Ein Verzicht von Verfahrensbeteiligten auf die Beachtung des Öffentlichkeitsgrundsatzes ist rechtlich nicht vorgesehen. Das Gerichtsverfassungsgesetz (GVG) regelt die Möglichkeiten der Beschränkung der Öffentlichkeit in den §§ 171ff. GVG umfassend. Ein einvernehmliches Entfernen der Zuschauer bzw. einen Verzicht des Angeklagten sehen die Normen gerade nicht vor. Auch dient der Öffentlichkeitsgrundsatz nicht nur dem Interesse des Angeklagten, sondern dem allgemeinen Interesse an der Gewährleistung eines rechtsstaatlichen Verfahrens. Darüber können der Angeklagte und das Gericht naturgemäß nicht disponieren.Der Öffentlichkeitsgrundsatz (§ 169 Abs. 1 S. 1 GVG) ist also trotz des Einverständnisses des A verletzt.

3. Infolge der Zustimmung zum Ausschluss, könnte As Rügemöglichkeit verwirkt sein.

Genau, so ist das!

Aus dem allgemeinen Verbot des rechtsmissbräuchlichen Verhaltens wird von einem Teil der Literatur abgeleitet, dass die Geltendmachung der Verletzung des Öffentlichkeitsgrundsatzes in der Revision auch durch einen unwirksamen Verzicht oder einen eigenen Antrag auf die nichtöffentliche Verhandlung verwirkt wird. Der Angeklagte verhalte sich widersprüchlich, wenn er dem Ausschluss zustimme und andererseits dies dann in der Revision rüge.Danach wäre A in der Revision mit der Rüge präkludiert, da er sein Einverständnis erklärt hatte.

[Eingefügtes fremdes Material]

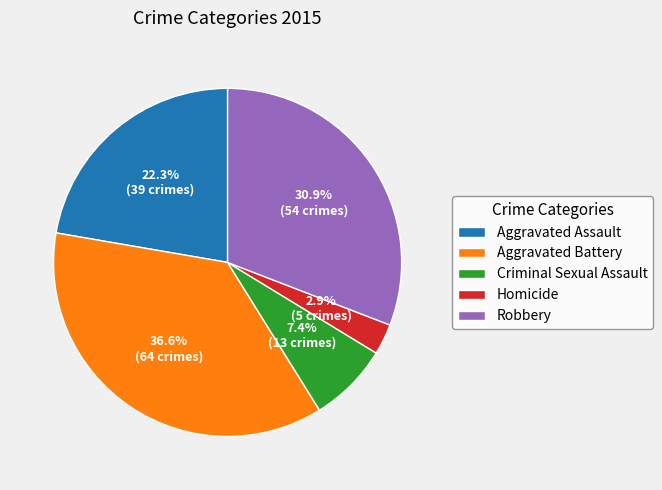

Count the number of slices in the pie.

5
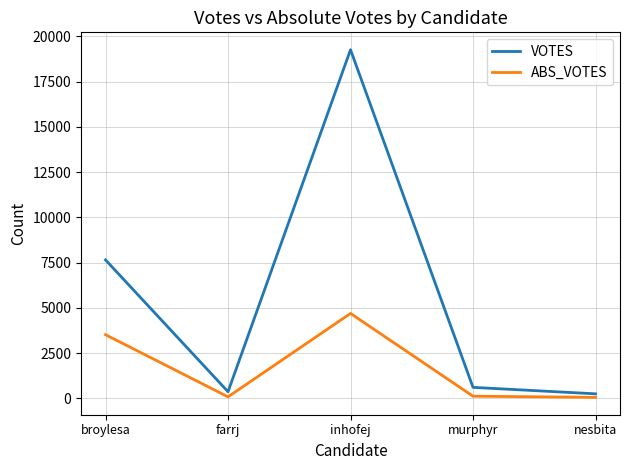

The value of VOTES at farrj is 363. True or false?

True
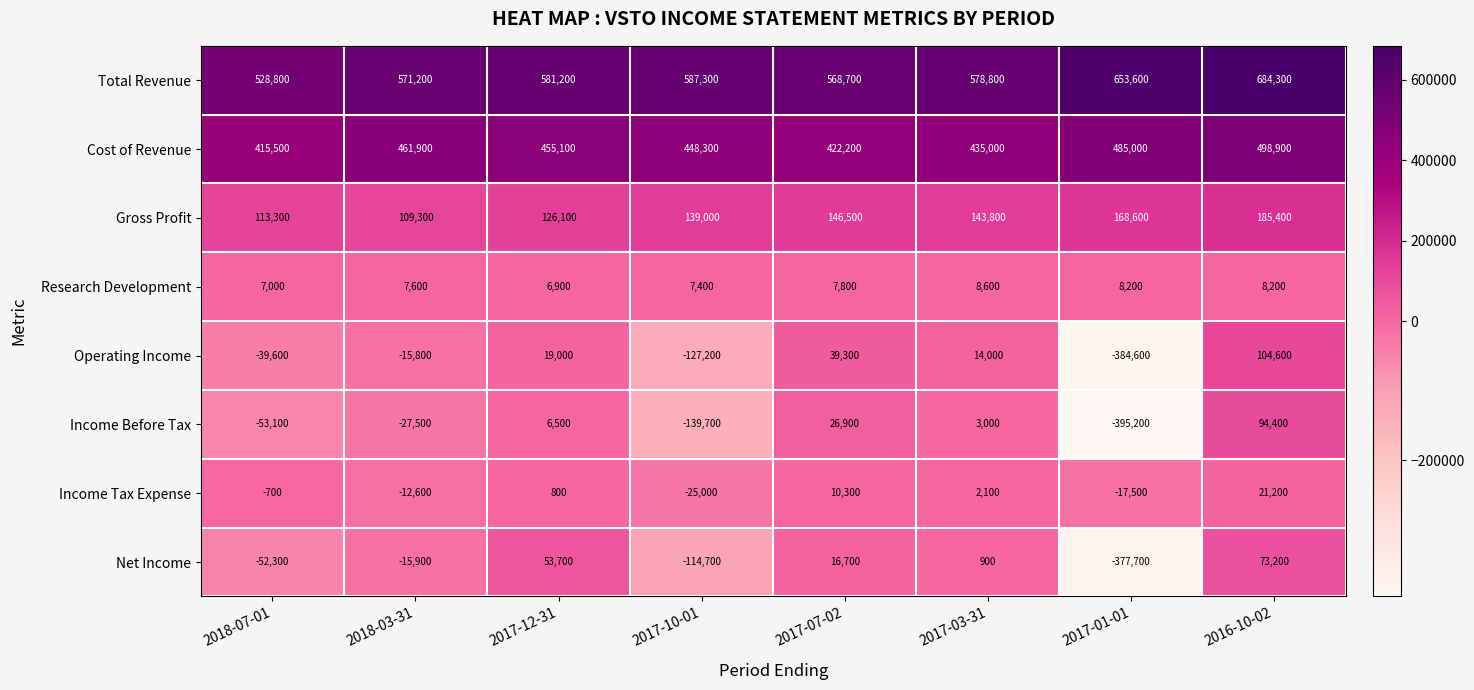

What is the sum of the Income Tax Expense values at 2017-07-02 and 2018-03-31?

-2300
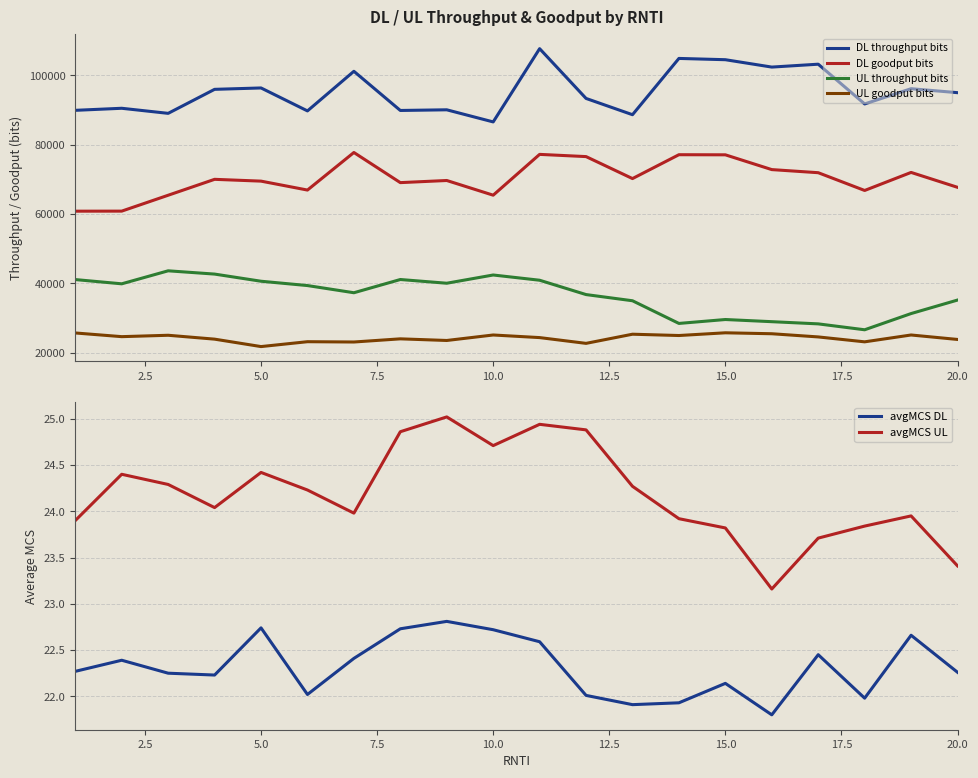

What is the lowest value of the DL throughput bits series?

86560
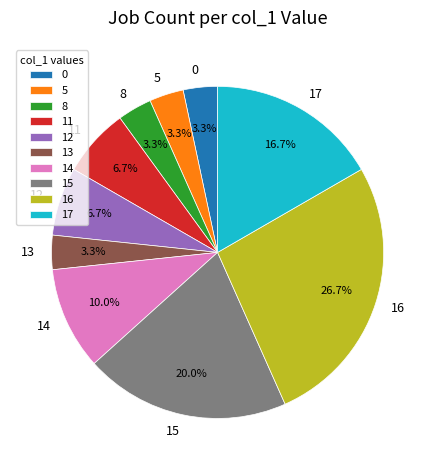

To the nearest percent, what portion does 8 represent?

3%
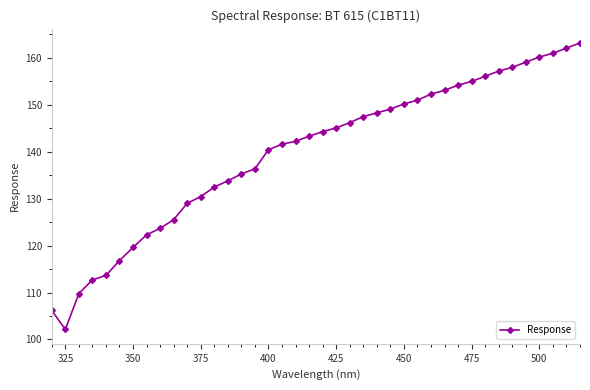

What is the difference between the second highest and minimum values?

60.0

4. Eine Gegenansicht geht davon aus, dass die Öffentlichkeitsrüge nie durch ein Einverständnis des A verwirkt sein könne.

Ja, in der Tat!

Gegen eine Verwirkung spreche gerade, dass die Öffentlichkeit nicht zur Disposition des Angeklagten steht und durch das Gericht von Amts wegen sichergestellt werden muss. Ein Einverständnis des A könne damit nichts daran ändern, dass das Urteil zu seinen Lasten rechtsfehlerhaft erging und die Aufhebung des Urteils angezeigt sei.

5. Grenzt man bei der Verwirkung nach dem Grad der Missbräuchlichkeit des Verhaltens des Angeklagten ab, ist hier eine Rüge des A wegen Verletzung des Öffentlichkeitsgrundsatzes in der Revision weiterhin zulässig.

Ja!

Eine vermittelnde Ansicht differenziert nach dem Grad der Missbräuchlichkeit. Beantragt der Angeklagte der Sache nach naheliegend einen Ausschluss, kann er diesen später nicht rügen, auch wenn er im Ergebnis zu Unrecht erfolgt. Dagegen könne der generellen Zustimmung des Angeklagten zu einem Ausschluss der Öffentlichkeit nicht automatisch die Zustimmung auch zu einem gesetzeswidrigen Verfahren entnommen werden.Hier greift offensichtlich kein gesetzlicher Ausschlussgrund. Auch ging der Impuls zum Ausschluss vom Gericht aus, nicht von A, der nur sein generelles Einverständnis erklärt. In der Gesamtbetrachtung dürfte die Rüge mangels rechtsmissbräuchlichen Verhaltens nicht verwirkt sein.Die Rechtsprechung ist hier uneinheitlich und einzelfallbezogen. In der Klausur hast du damit großen Argumentationsspielraum. Werte deshalb sorgfältig den Sachverhalt aus.